I just received the Marvel 312T hearing aid connected to blue tooth. However every time I type a text message from my iPhone the hearing aid sort of shuts off and I hear a click for each letter I type. It must be due to the Bluetooth connection, which I like for phone calls, but is there a way to turn off this clicking? Also when I get a text message a get a loud beep in my hearing aid.
Notifications in your phone can adjust these clicks and beeps or turn them off completely if you want.
If you go into settings on your phone and Sounds and Haptics it gives you the option to turn off keyboard clicks. I agree it’s very annoying. You can also turn down the alert sounds here or you can turn them off altogether.
But to answer your question, nope they’re no way of telling to HAs from which apps they are allowed to take sound information or something. It’s all or nothing.
If you use BT only for them, workaround is that you turn off the BT until you need it. But then, you won’t be able to change programs or volume either.
So you might disconnect only regular BT but not two BT-LE connections, but that needs several more clicks.
Or if you’re tech savvy, you might create task in Tasker, IFTT or similar of they’re able to control that. I still haven’t tried that so I can’t share the reliable info.
Also, you can choose (probably, don’t know how iphone works) if you want them connected as media and calls or only one of that (eg calls until you want media).
Notifications are media if I remember correctly, since calls is specific one.
Here’s an Android spin on Blacky’s excellent explanation as I have found the following workaround quite useful. In a nutshell, it allows for phone ringing information to pass and nothing else. Although this is Android-centric perhaps iOS has something similar.
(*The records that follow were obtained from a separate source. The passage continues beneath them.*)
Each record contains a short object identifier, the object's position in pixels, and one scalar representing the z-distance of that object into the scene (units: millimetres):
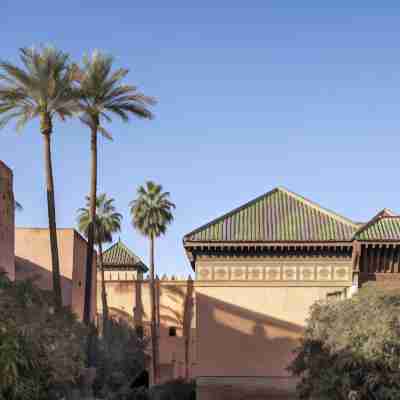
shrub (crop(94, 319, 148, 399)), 38594
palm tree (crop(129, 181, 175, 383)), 57312
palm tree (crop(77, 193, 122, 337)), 59438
The first screenshot shows my hearing aid related connections. Note the LE connection is for both left and right devices, whereas the traditional Bluetooth connection is for the right device only. This is because the right device was set up as the primary device when my hearing aids were fitted. The LE connections allow for the MyPhonak app to control my hearing aids, whereas the traditional Bluetooth connection passes the audio and telephony information back and forth. MyPhonak is responsible for volume, program, and tonal adjustments.
The next screenshot shows how I have configured the traditional Bluetooth connection. In this case, I’ve set it up for calls, but not audio. The upside is that only call information, including ring notifications, is passed to the device, and I’m not interrupted by any other sounds or notifications. The downside is that I can’t listen to music or use softphones. I find it easy enough to turn on the audio portion of the Bluetooth when I need its functionality and off again when I’m finished.
Hopefully iOS has something similar.